GOLIATH is struggling to get back to his feet and David fancies his chances.

The task ahead of Albion Rovers may not be as daunting as it could have been but it will still take a once-in-a-lifetime effort to topple a Rangers side making strides on the road to recovery.

James Ward, the Coatbridge club's manager, may have banned his players from taking 'selfies' when they arrive at Ibrox ahead of their William Hill Scottish Cup quarter-final - the club's first for 80 years - tomorrow but that will not stop him urging his squad to make the most of the chance that presents itself.

Motherwell and Stenhousemuir have already been toppled by Rovers on their way to the last eight but knocking out Rangers would eclipse every result in the club's history.

The short-term financial benefits of a meeting with Ally McCoist's side are significant for Rovers but a moment that has been several decades in the making could live even longer in the memory if this cup fairytale has another chapter.

"There's no way I can play this down and there's no way I would want to play it down," Ward said. "It's taken us 80 years to get here, so why would I play down such a big achievement for these players as individuals and as a squad.
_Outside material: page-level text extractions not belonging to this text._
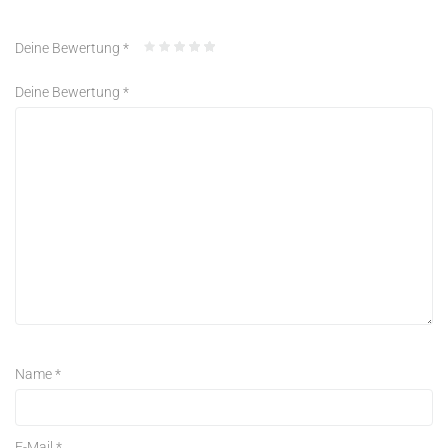
Deine Bewertung
*
Deine Bewertung
*
Name
*
E-Mail
*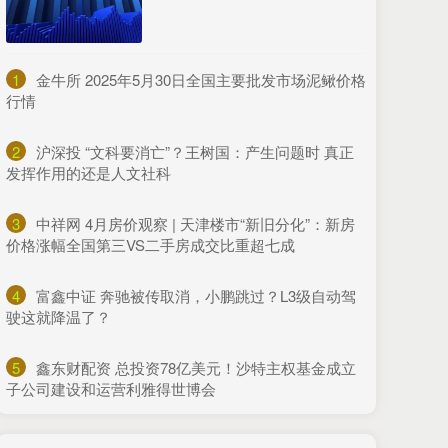
1
​金牛所 2025年5月30日全国主要批发市场泥鳅价格
行情
2
​沪深投 “文科要消亡”？王树国：产生问题时 真正
发挥作用的还是人文社科
3
​中祥网 4月房价观察 | 天津楼市“新旧分化”：新房
价格涨幅全国第三VS二手房成交比重超七成
4
​富鑫中证 奔驰被传取消，小鹏跳过？L3级自动驾
驶这就降温了？
5
​鑫东财配资 总投资78亿美元！沙特主权基金成立
子公司建设和运营利雅得世博会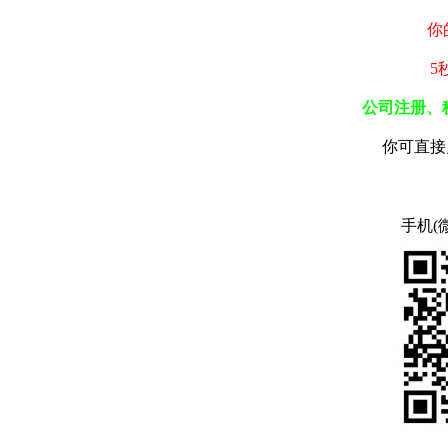
你
5
公司注册、
你可直接
手机(微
If I'm being realistic, the majority of these players will never get this kind of opportunity again. I'll probably not get this opportunity again so why would we understate how much this means to us all?"

In every measurable way, Rovers should stand no chance of victory at Ibrox tomorrow. Their budget, facilities and squad are dwarfed by Rangers but, as they have proven, anything can happen. A couple of hours on the training field is all the extra work Ward, an operations manager for Young Enterprise Scotland, has been able to squeeze in this week. "If I want to sit and watch five hours of football at night I'll end up being in a single end somewhere," Ward said. "It's hard enough trying to fit in four nights because we're doing extra ahead of the game. If I say I'm going to watch five hours of football . . . Roberto Martinez might get away with it but I don't think I will. I've five or six DVDs but that doesn't prepare the players for walking out in front of 30-40,000 people."

The shock of seeing so many faces staring back at them when they emerge from the tunnel before kick-off tomorrow will be a test of Rovers' mettle. It is an experience goalkeeper Neil Parry had twice last season, both trips to Ibrox ending in defeat for his Queen's Park side.

"These are the days that make it all worthwhile," he grinned.